Interrogé par des journalistes sur un éventuel recours de l’Algérie à l’achat de parts de sociétés à l’international pour augmenter la rentabilité de ses réserves de change, M. Djoudi, qui s’exprimait en marge des débats du plan d’action du Gouvernement par l’APN, a répondu : ’’non, ce n’est pas le choix de notre gestion des réserves de change’’.

’’A l’heure actuelle, nous sommes dans une logique de fonds souverains, mais investir nos fonds en devises sur des parts de sociétés n’est pas notre choix de gestion’’, a-t-il dit.

L’Algérie est ’’sur des actifs publics que sont les valeurs d’Etat qui constituent des risques souverains alors que des sociétés (étrangères) qui semblent en bonne situation se déclarent subitement en faillite’’, a-t-il affirmé en allusion aux risques trop élevés de tout placement en parts de sociétés.

La gestion des réserves de change de l’Algérie repose sur la limitation des risques, la garantie de la liquidité avec un ’’minimum’’ de rendement, a-t-il rappelé.

Les réserves de change de l’Algérie ont atteint 186,32 milliards de dollars à la fin du 1er semestre 2012, en hausse de 4 milliards de dollars par rapport à la fin de 2011.

Interrogé par ailleurs sur les nouvelles mesures proposées dans le cadre du projet de loi de finances (PLF) pour 2013, le ministre a souligné qu’elles portent essentiellement sur des facilitations d’ordre fiscal en insistant sur le fait que le "Gouvernement attendait en contrepartie que les investisseurs puissent participer de plus en plus à la création de richesse et d’emploi et au financement des grands projets publics" en Algérie.

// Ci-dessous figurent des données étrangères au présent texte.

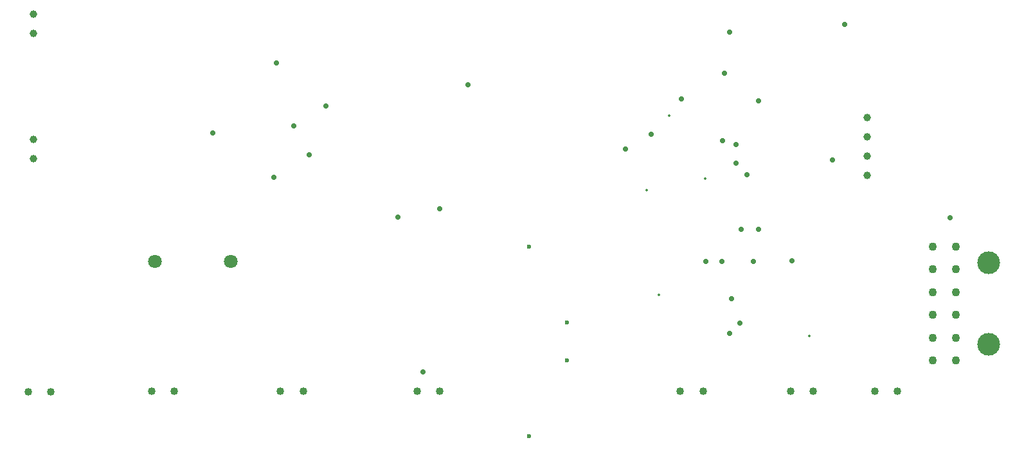
<source format=gbr>
%TF.GenerationSoftware,Altium Limited,Altium Designer,19.1.8 (144)*%
G04 Layer_Color=0*
%FSLAX26Y26*%
%MOIN*%
%TF.FileFunction,Plated,1,2,PTH,Drill*%
%TF.Part,Single*%
G01*
G75*
%TA.AperFunction,ComponentDrill*%
%ADD98C,0.040157*%
%ADD99C,0.039370*%
%ADD100C,0.070866*%
%ADD101C,0.118110*%
%ADD102C,0.043307*%
%ADD103C,0.023622*%
%TA.AperFunction,ViaDrill,NotFilled*%
%ADD104C,0.013780*%
%ADD105C,0.028000*%
D98*
X-389202Y2406565D02*
D03*
X-271092D02*
D03*
X250945Y2410079D02*
D03*
X369055D02*
D03*
X918834Y2409240D02*
D03*
X1036944D02*
D03*
X2991890Y2410079D02*
D03*
X3110000D02*
D03*
X3563189D02*
D03*
X3681299D02*
D03*
X4000591D02*
D03*
X4118701D02*
D03*
X1625945D02*
D03*
X1744055D02*
D03*
D99*
X3961732Y3530276D02*
D03*
Y3630276D02*
D03*
Y3730276D02*
D03*
Y3830276D02*
D03*
X-363268Y3715276D02*
D03*
Y3615276D02*
D03*
Y4365276D02*
D03*
Y4265276D02*
D03*
D100*
X266364Y3082771D02*
D03*
X660065D02*
D03*
D101*
X4590000Y3073976D02*
D03*
Y2653504D02*
D03*
D102*
X4301811Y3159016D02*
D03*
Y3040905D02*
D03*
Y2922795D02*
D03*
Y2804685D02*
D03*
Y2686575D02*
D03*
Y2568465D02*
D03*
X4419921Y3159016D02*
D03*
Y3040905D02*
D03*
Y2922795D02*
D03*
Y2804685D02*
D03*
Y2686575D02*
D03*
Y2568465D02*
D03*
D103*
X2208150Y2176299D02*
D03*
X2405000Y2570000D02*
D03*
X2208150Y3160551D02*
D03*
X2405000Y2766850D02*
D03*
D104*
X3661417Y2696850D02*
D03*
X2933071Y3838583D02*
D03*
X2880472Y2908869D02*
D03*
X3121338Y3511102D02*
D03*
X2817084Y3452047D02*
D03*
D105*
X2997126Y3924843D02*
D03*
X1068305Y3635714D02*
D03*
X1155409Y3888900D02*
D03*
X1744055Y3356479D02*
D03*
X899170Y4112740D02*
D03*
X988353Y3784939D02*
D03*
X568403Y3748459D02*
D03*
X885227Y3518559D02*
D03*
X1890385Y4000482D02*
D03*
X1657963Y2507335D02*
D03*
X1528187Y3311577D02*
D03*
X3306544Y3250181D02*
D03*
X3397953Y3249294D02*
D03*
X3844449Y4310669D02*
D03*
X2841299Y3741417D02*
D03*
X3258457Y2888511D02*
D03*
X2708624Y3667207D02*
D03*
X3220787Y4058701D02*
D03*
X3248597Y4271074D02*
D03*
X3299528Y2760800D02*
D03*
X3247163Y2707330D02*
D03*
X3569331Y3086854D02*
D03*
X3371174Y3080920D02*
D03*
X3123148Y3082282D02*
D03*
X3205910Y3080920D02*
D03*
X3781722Y3609519D02*
D03*
X3338898Y3532126D02*
D03*
X3282562Y3593890D02*
D03*
X3397954Y3916455D02*
D03*
X3279843Y3688268D02*
D03*
X3210354Y3707499D02*
D03*
X4390000Y3308189D02*
D03*
%TF.MD5,c49bb5f0926d05d8c3a9e21f53e4a64d*%
M02*

</source>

Quant au projet de développement du système de paiement électronique, le ministre a précisé qu’il ne s’agissait pas d’un problème de réforme mais de comportement. "Nous avons maintenant deux possibilités : soit nous attendons que les gens s’acclimatent aux modalités de paiement par carte ou nous imposant, de façon autoritaire, le recours aux nouveaux instruments de paiement", a-t-il dit sans préciser l’option du Gouvernement.

Pour ce qui de l’assainissement des comptes spéciaux du Trésor, entamé cette année, il a fait savoir que le PLF 2013 prévoyait la clôture ou le regroupement d’un certain nombre de comptes sans préciser leur nombre ou leur nature. Il a encore assuré que ces comptes fonctionnaient sur la base des règles de la comptabilité publique soit les mêmes règles appliquées au budget de l’Etat.

M. Djoudi s’est par ailleurs refusé d’évoquer le dossier Djezzy se contentant de réaffirmer que "les négociations se poursuivaient".